Written exercise. Copy the lines below word for word, starting at the line that contains "common name: Storplettet perlemorsommerfugl" and ending at the line that contains "scientific name: Solanum edinense", with both of those lines included.

Input rows.
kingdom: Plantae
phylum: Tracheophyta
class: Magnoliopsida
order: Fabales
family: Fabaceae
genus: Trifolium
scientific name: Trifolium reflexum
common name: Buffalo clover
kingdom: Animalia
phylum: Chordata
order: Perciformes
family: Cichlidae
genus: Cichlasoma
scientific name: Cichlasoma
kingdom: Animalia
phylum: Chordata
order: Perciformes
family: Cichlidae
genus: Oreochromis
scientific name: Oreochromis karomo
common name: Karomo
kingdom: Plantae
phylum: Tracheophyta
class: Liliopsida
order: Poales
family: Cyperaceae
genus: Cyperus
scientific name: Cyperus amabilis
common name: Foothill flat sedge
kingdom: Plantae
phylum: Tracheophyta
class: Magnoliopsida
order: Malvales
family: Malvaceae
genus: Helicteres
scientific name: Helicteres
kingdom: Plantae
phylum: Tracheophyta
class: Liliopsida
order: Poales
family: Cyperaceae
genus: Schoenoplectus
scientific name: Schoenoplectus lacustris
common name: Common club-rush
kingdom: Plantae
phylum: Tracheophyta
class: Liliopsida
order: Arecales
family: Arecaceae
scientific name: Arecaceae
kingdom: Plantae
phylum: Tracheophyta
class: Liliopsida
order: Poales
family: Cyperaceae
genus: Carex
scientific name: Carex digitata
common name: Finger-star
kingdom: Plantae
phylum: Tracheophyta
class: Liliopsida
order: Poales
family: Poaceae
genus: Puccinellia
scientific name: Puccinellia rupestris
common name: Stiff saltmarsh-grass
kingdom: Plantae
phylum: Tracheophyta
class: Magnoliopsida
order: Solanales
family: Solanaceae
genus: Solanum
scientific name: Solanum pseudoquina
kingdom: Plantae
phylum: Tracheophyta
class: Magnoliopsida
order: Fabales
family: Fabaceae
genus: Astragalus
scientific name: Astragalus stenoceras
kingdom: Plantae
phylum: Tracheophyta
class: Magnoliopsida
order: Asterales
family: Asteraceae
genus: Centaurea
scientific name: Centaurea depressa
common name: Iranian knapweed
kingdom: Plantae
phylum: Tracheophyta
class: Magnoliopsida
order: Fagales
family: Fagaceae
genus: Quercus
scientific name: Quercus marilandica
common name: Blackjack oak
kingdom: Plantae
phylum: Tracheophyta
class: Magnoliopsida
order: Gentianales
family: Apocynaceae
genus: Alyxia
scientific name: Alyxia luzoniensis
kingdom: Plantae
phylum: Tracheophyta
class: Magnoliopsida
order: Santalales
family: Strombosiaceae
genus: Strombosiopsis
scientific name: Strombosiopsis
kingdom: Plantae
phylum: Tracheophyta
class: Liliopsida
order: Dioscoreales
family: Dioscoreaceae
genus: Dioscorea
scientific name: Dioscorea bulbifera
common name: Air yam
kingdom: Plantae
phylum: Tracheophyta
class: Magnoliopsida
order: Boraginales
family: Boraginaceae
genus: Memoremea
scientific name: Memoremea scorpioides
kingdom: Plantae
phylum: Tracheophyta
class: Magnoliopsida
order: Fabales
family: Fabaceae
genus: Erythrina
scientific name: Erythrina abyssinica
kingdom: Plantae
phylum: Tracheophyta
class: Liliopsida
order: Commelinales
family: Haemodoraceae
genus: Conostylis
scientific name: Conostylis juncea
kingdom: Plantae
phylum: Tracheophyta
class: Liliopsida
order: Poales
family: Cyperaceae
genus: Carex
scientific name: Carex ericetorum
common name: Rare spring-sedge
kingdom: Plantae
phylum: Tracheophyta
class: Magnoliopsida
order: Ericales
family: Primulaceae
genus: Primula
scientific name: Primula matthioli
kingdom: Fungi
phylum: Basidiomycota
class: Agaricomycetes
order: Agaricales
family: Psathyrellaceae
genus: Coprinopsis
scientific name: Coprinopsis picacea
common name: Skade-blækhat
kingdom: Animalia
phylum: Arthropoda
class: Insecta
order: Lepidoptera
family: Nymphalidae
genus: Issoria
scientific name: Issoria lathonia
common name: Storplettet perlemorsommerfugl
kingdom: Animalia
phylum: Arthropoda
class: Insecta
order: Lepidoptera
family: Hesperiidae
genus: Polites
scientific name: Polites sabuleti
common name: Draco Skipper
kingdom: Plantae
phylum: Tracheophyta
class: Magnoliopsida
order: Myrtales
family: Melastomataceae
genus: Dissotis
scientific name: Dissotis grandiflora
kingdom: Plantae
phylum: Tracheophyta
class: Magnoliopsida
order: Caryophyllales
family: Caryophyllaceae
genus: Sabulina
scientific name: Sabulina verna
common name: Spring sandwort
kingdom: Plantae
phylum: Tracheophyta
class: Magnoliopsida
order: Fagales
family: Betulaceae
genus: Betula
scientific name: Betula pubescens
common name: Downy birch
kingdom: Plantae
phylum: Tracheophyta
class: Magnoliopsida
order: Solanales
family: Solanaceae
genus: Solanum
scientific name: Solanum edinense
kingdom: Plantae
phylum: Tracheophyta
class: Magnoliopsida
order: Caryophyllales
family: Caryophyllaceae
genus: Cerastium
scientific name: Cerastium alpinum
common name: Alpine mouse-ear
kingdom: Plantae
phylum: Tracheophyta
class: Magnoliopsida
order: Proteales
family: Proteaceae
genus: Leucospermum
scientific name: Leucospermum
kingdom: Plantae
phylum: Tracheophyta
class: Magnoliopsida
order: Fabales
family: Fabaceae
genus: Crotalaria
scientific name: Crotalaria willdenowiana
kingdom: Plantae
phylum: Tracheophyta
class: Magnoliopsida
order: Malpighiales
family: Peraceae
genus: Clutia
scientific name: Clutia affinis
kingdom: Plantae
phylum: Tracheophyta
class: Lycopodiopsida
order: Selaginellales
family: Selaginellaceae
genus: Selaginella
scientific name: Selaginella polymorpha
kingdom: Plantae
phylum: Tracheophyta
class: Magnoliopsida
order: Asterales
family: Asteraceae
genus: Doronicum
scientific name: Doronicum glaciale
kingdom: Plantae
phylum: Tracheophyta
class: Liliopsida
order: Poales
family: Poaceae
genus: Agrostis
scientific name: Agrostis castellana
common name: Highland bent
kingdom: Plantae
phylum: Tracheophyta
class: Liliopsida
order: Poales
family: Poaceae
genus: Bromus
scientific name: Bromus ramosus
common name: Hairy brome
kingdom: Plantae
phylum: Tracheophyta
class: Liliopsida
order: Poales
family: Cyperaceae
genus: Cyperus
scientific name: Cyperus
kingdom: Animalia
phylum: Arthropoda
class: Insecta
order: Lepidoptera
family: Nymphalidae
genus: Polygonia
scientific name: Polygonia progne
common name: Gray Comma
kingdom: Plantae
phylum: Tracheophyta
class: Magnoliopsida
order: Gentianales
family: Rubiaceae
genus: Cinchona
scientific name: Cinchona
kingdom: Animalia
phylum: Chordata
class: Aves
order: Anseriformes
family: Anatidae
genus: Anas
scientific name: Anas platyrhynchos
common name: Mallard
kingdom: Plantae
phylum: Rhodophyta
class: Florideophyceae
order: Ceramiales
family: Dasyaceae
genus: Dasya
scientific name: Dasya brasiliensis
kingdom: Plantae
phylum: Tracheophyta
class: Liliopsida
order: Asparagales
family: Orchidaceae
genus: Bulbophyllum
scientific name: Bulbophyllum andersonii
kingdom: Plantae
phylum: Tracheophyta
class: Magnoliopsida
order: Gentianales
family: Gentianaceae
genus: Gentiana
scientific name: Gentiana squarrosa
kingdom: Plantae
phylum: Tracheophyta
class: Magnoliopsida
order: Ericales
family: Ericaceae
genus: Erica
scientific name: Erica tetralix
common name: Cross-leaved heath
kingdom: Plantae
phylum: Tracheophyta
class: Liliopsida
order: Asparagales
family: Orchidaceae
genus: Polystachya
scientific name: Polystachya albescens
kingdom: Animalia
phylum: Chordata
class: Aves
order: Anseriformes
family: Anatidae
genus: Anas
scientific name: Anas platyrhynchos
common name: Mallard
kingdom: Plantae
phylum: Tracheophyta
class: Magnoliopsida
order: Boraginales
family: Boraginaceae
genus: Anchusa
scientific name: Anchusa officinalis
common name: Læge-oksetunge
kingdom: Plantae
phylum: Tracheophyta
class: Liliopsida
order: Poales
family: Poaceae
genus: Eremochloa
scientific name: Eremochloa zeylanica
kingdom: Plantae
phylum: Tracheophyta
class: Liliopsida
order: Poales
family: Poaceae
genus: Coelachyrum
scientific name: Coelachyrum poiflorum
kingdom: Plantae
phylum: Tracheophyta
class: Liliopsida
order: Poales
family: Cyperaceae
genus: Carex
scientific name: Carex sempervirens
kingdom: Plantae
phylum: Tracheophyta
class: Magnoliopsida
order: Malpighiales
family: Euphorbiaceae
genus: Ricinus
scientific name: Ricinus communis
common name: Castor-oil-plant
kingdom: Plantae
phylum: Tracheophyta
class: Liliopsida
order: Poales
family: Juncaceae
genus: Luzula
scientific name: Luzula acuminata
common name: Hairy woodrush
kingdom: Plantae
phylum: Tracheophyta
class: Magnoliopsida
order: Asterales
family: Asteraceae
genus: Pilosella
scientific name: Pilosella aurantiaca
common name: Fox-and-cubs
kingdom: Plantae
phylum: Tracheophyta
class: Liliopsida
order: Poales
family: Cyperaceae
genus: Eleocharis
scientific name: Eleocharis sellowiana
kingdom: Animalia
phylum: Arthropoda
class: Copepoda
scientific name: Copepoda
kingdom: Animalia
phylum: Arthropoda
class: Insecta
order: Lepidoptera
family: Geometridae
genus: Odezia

Answer in full.
common name: Storplettet perlemorsommerfugl
kingdom: Animalia
phylum: Arthropoda
class: Insecta
order: Lepidoptera
family: Hesperiidae
genus: Polites
scientific name: Polites sabuleti
common name: Draco Skipper
kingdom: Plantae
phylum: Tracheophyta
class: Magnoliopsida
order: Myrtales
family: Melastomataceae
genus: Dissotis
scientific name: Dissotis grandiflora
kingdom: Plantae
phylum: Tracheophyta
class: Magnoliopsida
order: Caryophyllales
family: Caryophyllaceae
genus: Sabulina
scientific name: Sabulina verna
common name: Spring sandwort
kingdom: Plantae
phylum: Tracheophyta
class: Magnoliopsida
order: Fagales
family: Betulaceae
genus: Betula
scientific name: Betula pubescens
common name: Downy birch
kingdom: Plantae
phylum: Tracheophyta
class: Magnoliopsida
order: Solanales
family: Solanaceae
genus: Solanum
scientific name: Solanum edinense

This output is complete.